Sometimes the zincs are seen to become coated with a black substance, or covered with crystals, rapidly wasting away at the same time, although doing little or no work; a strong smell of ammonia being given off at the same time. When this occurs, it points to an electrical leakage, or short circuit, and this, of course, rapidly exhausts the battery. It is of the utmost importance to the effective working of any battery that not the slightest leakage or local action should be allowed to take place. However slight such loss be, it will eventually ruin the battery. This leakage may be taking place in the battery, as a porous cell may be broken, and carbon may be touching the zinc; or out of the battery, along the conducting wires, by one touching the other, or through partial conductivity of a damp wall, a metallic staple, etc., or by creeping. If loss or local action has taken place, it is best, after discovering and repairing the faults (see also testing wires), to replace the old zincs by new ones, which are not costly.

§ 33. There is yet a modification of the Leclanché

which is sometimes used to ring the large bells in hotels, etc., known as the Leclanché reversed, since the zinc is placed in the porous pot, this latter being stood in the centre of the stoneware jar, the space between the two being packed with broken carbon and manganese dioxide. By this means a very much larger negative surface is obtained. In the Grenet cell, the porous cell is replaced by a canvas bag, which is packed full of lumps of graphite and carbon dioxide, a central rod of carbon being used as the electrode. This may be used in out-of-the-way places where porous cells are not readily obtainable, but I cannot recommend them for durability.

§ **Dataset**:
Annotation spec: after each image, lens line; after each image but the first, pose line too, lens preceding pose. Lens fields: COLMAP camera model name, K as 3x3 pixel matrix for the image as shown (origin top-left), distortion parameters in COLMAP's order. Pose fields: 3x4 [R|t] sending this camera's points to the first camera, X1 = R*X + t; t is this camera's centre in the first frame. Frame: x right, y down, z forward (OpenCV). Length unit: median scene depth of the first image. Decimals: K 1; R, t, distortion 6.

==

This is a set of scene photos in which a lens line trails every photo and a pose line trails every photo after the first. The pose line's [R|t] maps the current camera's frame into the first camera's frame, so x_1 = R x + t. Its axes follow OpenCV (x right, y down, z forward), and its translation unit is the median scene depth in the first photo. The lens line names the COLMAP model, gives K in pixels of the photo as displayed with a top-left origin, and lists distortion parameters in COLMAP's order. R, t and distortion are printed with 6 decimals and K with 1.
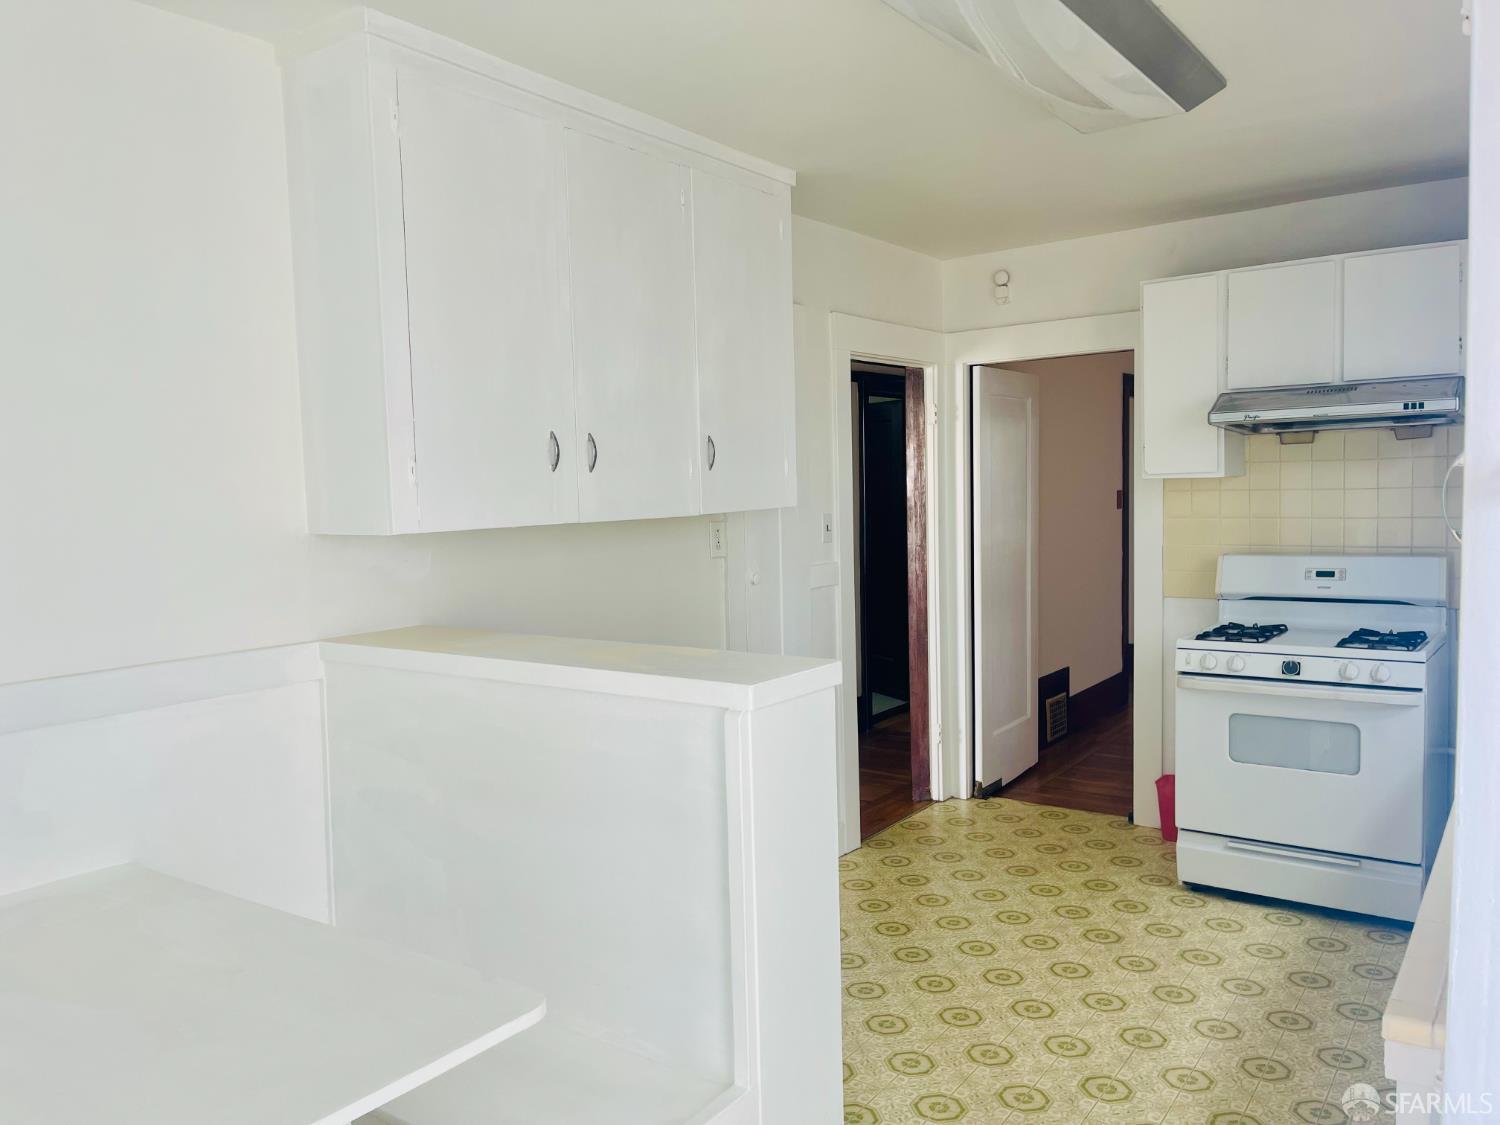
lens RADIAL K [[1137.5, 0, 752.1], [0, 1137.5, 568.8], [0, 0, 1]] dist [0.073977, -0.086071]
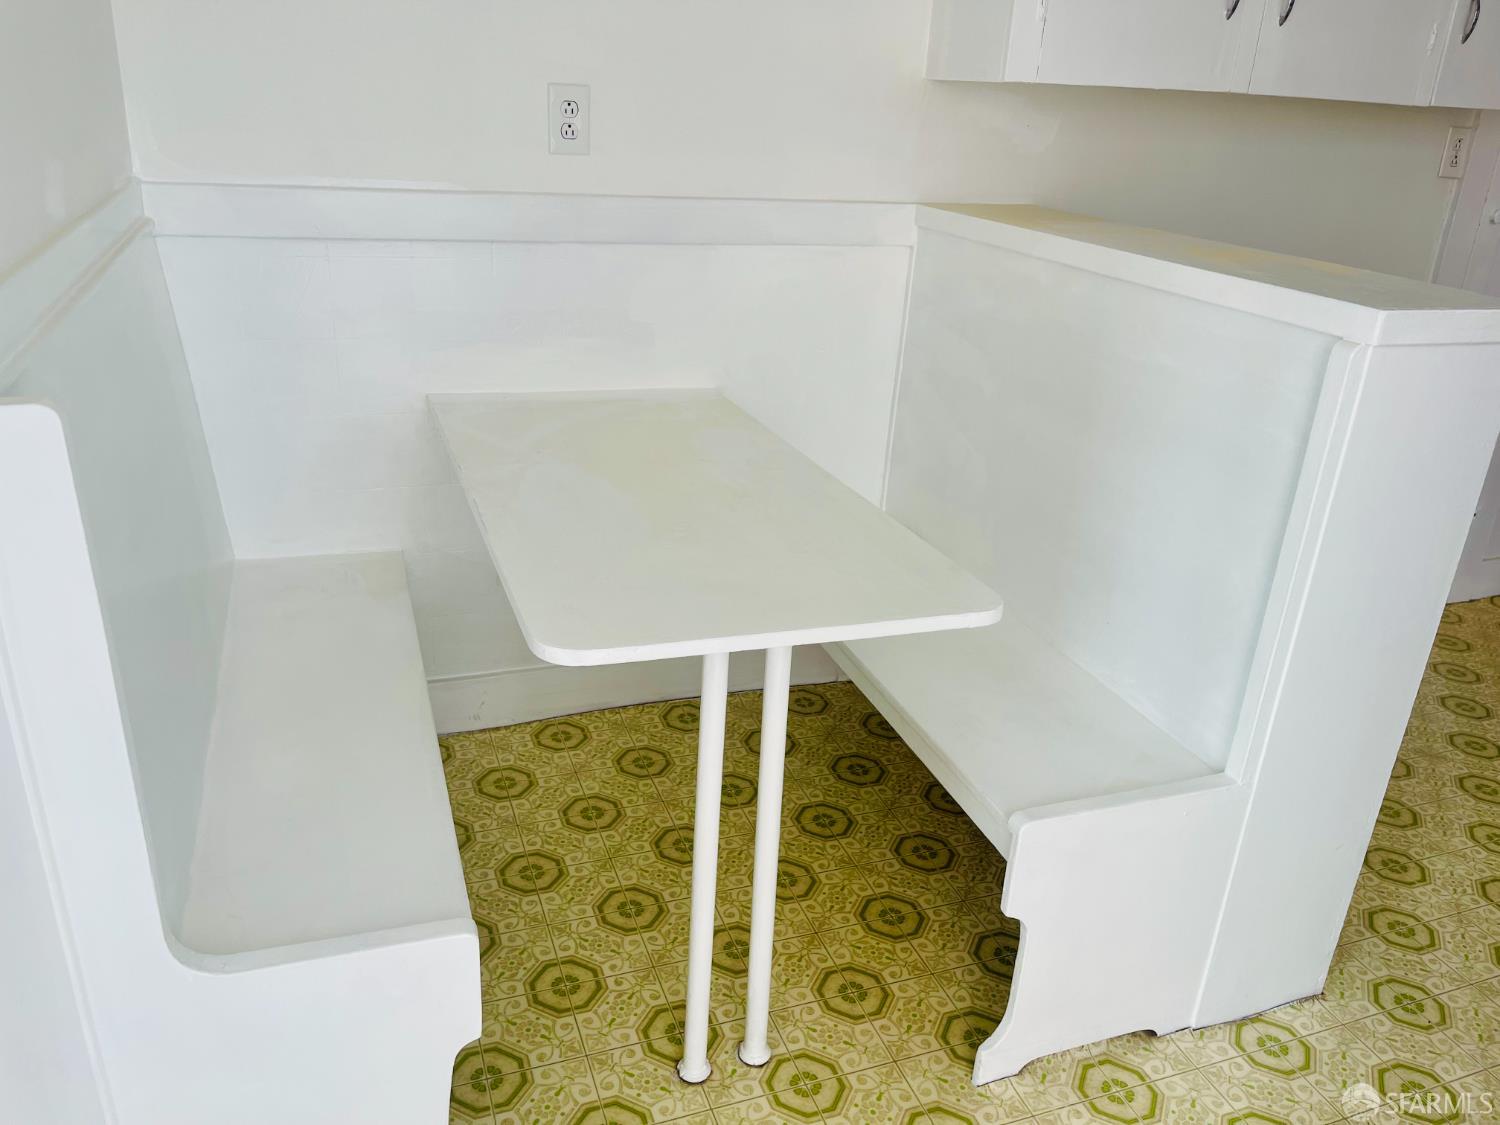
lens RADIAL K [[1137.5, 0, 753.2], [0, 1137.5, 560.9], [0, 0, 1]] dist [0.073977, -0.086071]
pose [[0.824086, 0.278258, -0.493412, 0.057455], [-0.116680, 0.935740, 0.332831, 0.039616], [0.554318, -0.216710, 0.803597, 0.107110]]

§ **Work instructions**:
Please repeat word for word the part of the battery text above starting at "which is sometimes" and ending at "them for durability.".

§ **Task output**:
which is sometimes used to ring the large bells in hotels, etc., known as the Leclanché reversed, since the zinc is placed in the porous pot, this latter being stood in the centre of the stoneware jar, the space between the two being packed with broken carbon and manganese dioxide. By this means a very much larger negative surface is obtained. In the Grenet cell, the porous cell is replaced by a canvas bag, which is packed full of lumps of graphite and carbon dioxide, a central rod of carbon being used as the electrode. This may be used in out-of-the-way places where porous cells are not readily obtainable, but I cannot recommend them for durability.